Les dispositions débattues aujourd’hui sont très attendues par les anciens harkis et leurs familles. Elles marqueront – je l’espère – une étape sur le chemin de l’apaisement des mémoires.

Près de soixante ans après la fin de la guerre d’Algérie, la douleur est toujours vive, les plaies peinent à cicatriser et les mémoires sont encore troublées.

L’histoire des harkis, c’est l’histoire de la France, de notre Nation, qu’il nous faut regarder avec lucidité. C’est l’histoire de ces Français, nés en Algérie, qui ont été recrutés pour appuyer l’armée française durant la guerre d’Algérie. Ils sont encore aujourd’hui appelés des supplétifs, terme les rabaissant au rôle d’auxiliaires, d’hommes de second rang, alors même que leur action fut souvent essentielle au sein des forces armées françaises. Auparavant, beaucoup d’entre eux avaient d’ailleurs servi lors d’autres conflits où la France était engagée.

L’histoire des harkis est aussi celle d’un abandon. À la fin de la guerre, le gouvernement français ordonne à l’armée de désarmer les harkis et de limiter strictement leur rapatriement : il a, de fait, laissé sur place une grande partie d’entre eux. Seuls sont rapatriés les Français d’origine européenne et une partie des anciens supplétifs, dont la sécurité est menacée en Algérie.

Les anciens harkis, considérés comme des traîtres en Algérie, sont victimes d’exactions et de massacres sur le sol algérien.

L’histoire de cet abandon se poursuit sur le sol français : sont frappés ceux qui ont réussi à être rapatriés, souvent grâce à la désobéissance de certains officiers français, hommes d’honneur qui, faisant fi des ordres donnés, ont organisé eux-mêmes le rapatriement de leur harka.

Selon l’Office national des anciens combattants et des victimes de guerre (ONACVG), entre 80 000 et 90 000 anciens supplétifs, épouses et enfants se sont réfugiés ou ont été rapatriés en France.

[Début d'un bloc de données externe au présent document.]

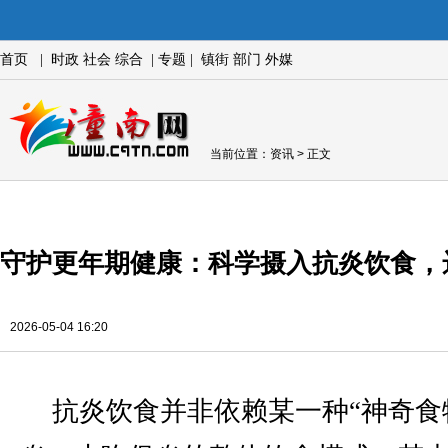
首页
|
时政
社会
综合
|
专题
|
镇街
部门
外媒
当前位置：
资讯
> 正文
守护更年期健康：科学摄入抗炎饮食，
2026-05-04 16:20
抗炎饮食并非依赖某一种“神奇食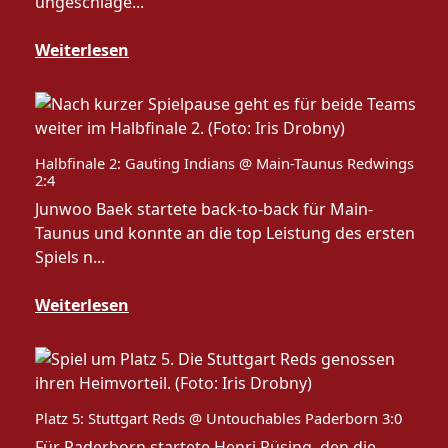
ungeschlage...
Weiterlesen
Halbfinale 2: Gauting Indians @ Main-Taunus Redwings
2:4
Junwoo Baek startete back-to-back für Main-
Taunus und konnte an die top Leistung des ersten
Spiels n...
Weiterlesen
Platz 5: Stuttgart Reds @ Untouchables Paderborn 3:0
Für Paderborn startete Henri Rüsing, den die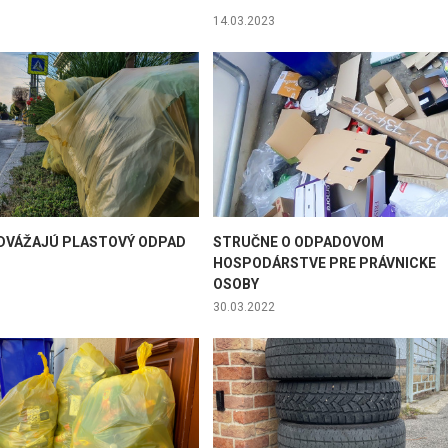
14.03.2023
DVÁŽAJÚ PLASTOVÝ ODPAD
STRUČNE O ODPADOVOM
HOSPODÁRSTVE PRE PRÁVNICKE
OSOBY
30.03.2022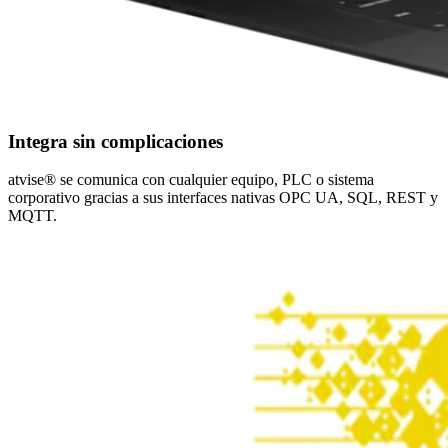
Integra sin complicaciones
atvise® se comunica con cualquier equipo, PLC o sistema
corporativo gracias a sus interfaces nativas OPC UA, SQL, REST y
MQTT.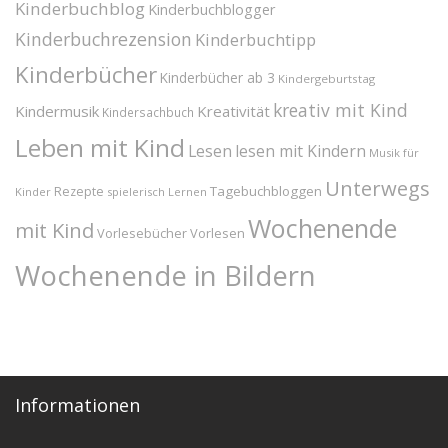
Kinderbuchblog
Kinderbuchblogger
Kinderbuchrezension
Kinderbuchtipp
Kinderbücher
Kinderbücher ab 3
Kindergeburtstag
kreativ mit Kind
Kindermusik
Kreativität
Kindersachbuch
Leben mit Kind
Lesen
lesen mit Kindern
Musik für
Unterwegs
Tagebuchbloggen
Rezepte
Kinder
spielerisch Lernen
Wochenende
mit Kind
Vorlesebücher
Vorlesen
Wochenende in Bildern
Informationen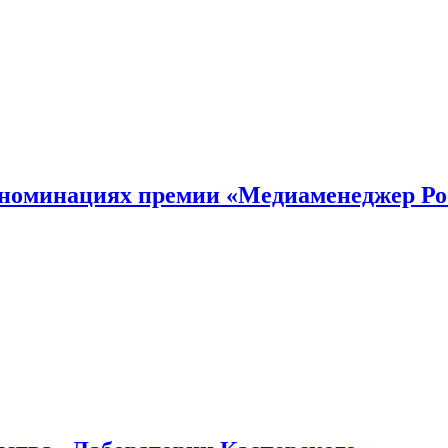
номинациях премии «Медиаменеджер Ро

À leur arrivée, plus de la moitié d’entre eux furent relégués dans des camps et des hameaux de forestage. Ils y vécurent dans des conditions de vie inhumaines, soumis à un régime dérogatoire du droit commun, isolés à plusieurs kilomètres des villages, devant subir un couvre-feu et le contrôle de leurs déplacements. Ils connurent des conditions d’hygiène déplorables et subirent le manque de scolarisation de leurs enfants.

Exilés, marginalisés, oubliés, devenus invisibles, tous les harkis et leurs proches ont souffert de traumatismes durables.

En se bornant à reconnaître le préjudice des personnes passées dans les camps, ce projet de loi est incomplet. En effet, le champ de la reconnaissance n’inclut pas les 40 000 personnes n’ayant pas séjourné dans ces structures, alors que leurs conditions de vie ne se sont pas toujours révélées plus dignes.

De plus, au-delà des sommes allouées, le système de forfait n’est pas à la hauteur des préjudices dont furent victimes les harkis et leurs familles. Il n’est en aucun cas une reconnaissance par la Nation des violences vécues. Un tel forfait, c’est l’acceptation d’un préjudice sans la reconnaissance de la culpabilité.

Tous les anciens harkis et leurs familles méritent que leur histoire et leurs souffrances soient entendues et bénéficient d’une réparation individuelle, fondée sur ce que chacun d’entre eux a réellement subi.

La dernière partie de ce texte porte sur la reconnaissance mémorielle. À ce titre, je salue le travail remarquable déjà effectué par l’ONACVG : cet office organise des expositions, des recueils de témoignages et des interventions à quatre voix dans les établissements scolaires. Mais il faut aller plus loin encore et faire vivre cette mémoire commune, qui participe de notre richesse, celle de la réconciliation nationale et du vivre ensemble.

Ce texte constitue une avancée, mais il ne saurait être un solde de tout compte. Dans cet esprit, nous veillerons à ce qu’il ne reste pas purement déclaratif : nous proposerons un certain nombre de modifications, même si la plupart de nos amendements ont été déclarés irrecevables ou rejetés en commission.